Para além disso, Jan Harlan, cunhado de Kubrick que trabalhou directamente com ele, veio ao festival exibir “Stanley Kubrick, A Life in Pictures” e presidir a uma masterclass.
Da Curta à Longa
Laurent Aschar mostrou um registo diferente daquele exibido até então. Inserido na secção “Da Curta à Longa”, o realizador francês trouxe-nos “La Dernière Séance”, uma história que explora o comportamento obsessivo-compulsivo de um jovem perturbado por um trauma de infância, cuja mãe queria que o filho se tornasse numa grande e famoso actor.
É a história de um rapaz que trabalha num cinema, vende bilhetes e projecta os filmes, mas que por não ter conseguido superar uma cena que ensaiava com a mãe em pequeno: retirar um brinco da sua orelha, passou o resto da sua vida a reproduzir essa cena com diversas vítimas jovens mulheres, tirando os brincos, assim como as suas orelhas…
Dernière séance Bande-annonce por toutlecine
Dentro da secção “Da Curta à Longa” contamos também com Helvécio Martins Jr, Apichatpong Weerasethakul e Adrian Sitaru (“Best Intentions”, Sábado, 14 de Julho, Sala 1, 23:00).
Olivier Assayas
Olivier Assayas é um realizador francês que viu nesta edição uma retrospectiva dedicada ao início da sua carreira entre os anos 80 e 90. Consagrado na secção “In Focus”, assim como Robert Todd, veio a Portugal falar do seu trabalho e confessou que, antes de se iniciar no cinema, a música e as décadas que acompanharam a sua juventude foram uma grande influência.
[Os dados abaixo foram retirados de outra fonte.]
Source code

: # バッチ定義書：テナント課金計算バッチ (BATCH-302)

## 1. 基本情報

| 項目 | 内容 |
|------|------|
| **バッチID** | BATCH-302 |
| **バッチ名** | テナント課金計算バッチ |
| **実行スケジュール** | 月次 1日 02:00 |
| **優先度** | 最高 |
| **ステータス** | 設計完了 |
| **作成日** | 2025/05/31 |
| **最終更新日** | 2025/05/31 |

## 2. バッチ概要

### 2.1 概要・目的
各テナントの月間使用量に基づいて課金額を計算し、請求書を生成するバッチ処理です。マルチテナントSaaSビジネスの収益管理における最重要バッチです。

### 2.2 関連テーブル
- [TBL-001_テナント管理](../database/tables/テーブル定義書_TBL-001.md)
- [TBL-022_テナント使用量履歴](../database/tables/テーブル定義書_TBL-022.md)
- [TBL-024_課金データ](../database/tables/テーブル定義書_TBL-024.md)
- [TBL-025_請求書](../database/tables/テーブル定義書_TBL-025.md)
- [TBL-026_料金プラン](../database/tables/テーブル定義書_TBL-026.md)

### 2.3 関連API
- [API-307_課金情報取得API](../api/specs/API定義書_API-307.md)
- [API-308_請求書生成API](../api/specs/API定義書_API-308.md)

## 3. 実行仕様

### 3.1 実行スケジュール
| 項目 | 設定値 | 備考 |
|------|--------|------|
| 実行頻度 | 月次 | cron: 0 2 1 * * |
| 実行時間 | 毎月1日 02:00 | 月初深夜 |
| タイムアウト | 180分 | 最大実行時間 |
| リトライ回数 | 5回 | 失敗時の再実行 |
O movimento punk dos anos 70 e o DIY que daí surgiu tiveram igualmente peso nas suas acções, porque, naquela altura, tanto músicos, como por exemplo os Sex Pistols ou The Ramones, e cineastas lançavam-se a tocar e a filmar sem conhecimento técnico algum.
Olivier Assayas faz parte de uma geração que sentia que tudo era possível e o know-how era algo que viria depois de se experimentar. Admite, inclusive, que quando começou a filmar sabia muito mais de música do que de cinema, e considera os seus primeiros filmes uns verdadeiros desastres.
No entanto, a música sempre foi para si uma uma inspiração, não no sentido de criar bandas sonoras, mas sim referindo-se à musicalidade que determinou o seu trabalho. É fascinado pelo cinema asiático, tendo colaborado com actores com quem era difícil comunicar porque não falavam a mesma língua, e admite que sem um ouvido musical e, sem essa tal musicalidade ligada ao argumento, à expressão e à gravação, não teria sido possível desenvolver a sua obra com o diálogo que finalmente conseguiu atingir.
A obra de Olivier Assayas estreou-se no serão de Sábado passado, 7 de Julho, com “Noise”, documentário sobre o festival Art Rock, feito em colaboração com membros da banda Sonic Youth.
Já a tarde de Domingo, 8 de Julho, trouxe-nos “Désordre” (1986) e três fantásticas curtas (“Winston Tong en Studio”, “Rectangle – Deux Chanson de Jacno” e “Quartier des Enfants Rouges”) seguidas de uma masterclass/conversa com realizador conduzida por João Lopes.
Olivier Assayas já regressou a Paris mas deixa-nos ainda com “L´Eau Froide”, filme de 1994 a ser exibido no próximo fim-de-semana (Domingo, 15 de Julho, Sala 2, 17h00).
Falaremos no próximo resumo dos filmes encomendados pelo Curtas a realizadores estrangeiros: “O Canto da Rocha” de Helvécio Martins Jr., “O Milagre de Santo António”, de Sergei Loznitsa, “Land Of My Dreams”, de Yann Gonzalez e “Reconversão” de Thom Andersen, uma investigação sobre a arquitectura de Eduardo Souto Moura; e a realizadores portugueses: “Cinzas”, de Pedro Flores, “Um Rio Chamado Ave”, de Luís Alves de Matos, “A Rua da Estrada” de Graça Castanheiro (sobre o livro homónimo do geógrafo Álvaro Domingues) e “Obrigação”, de João Canijo (estes quatro últimos numa colaboração com o projecto Campus/Estaleiro).
Ainda do realizador Robert Todd, dos filmes-concerto de Evols com projecções de Robert Todd, do grupo Black Bombaim que exibe “Titans, a Cinematic Experience”, da performance do colectivo francês Metamkine e, obviamente, da competição cujos resultados saberemos no próximo fim-de-semana.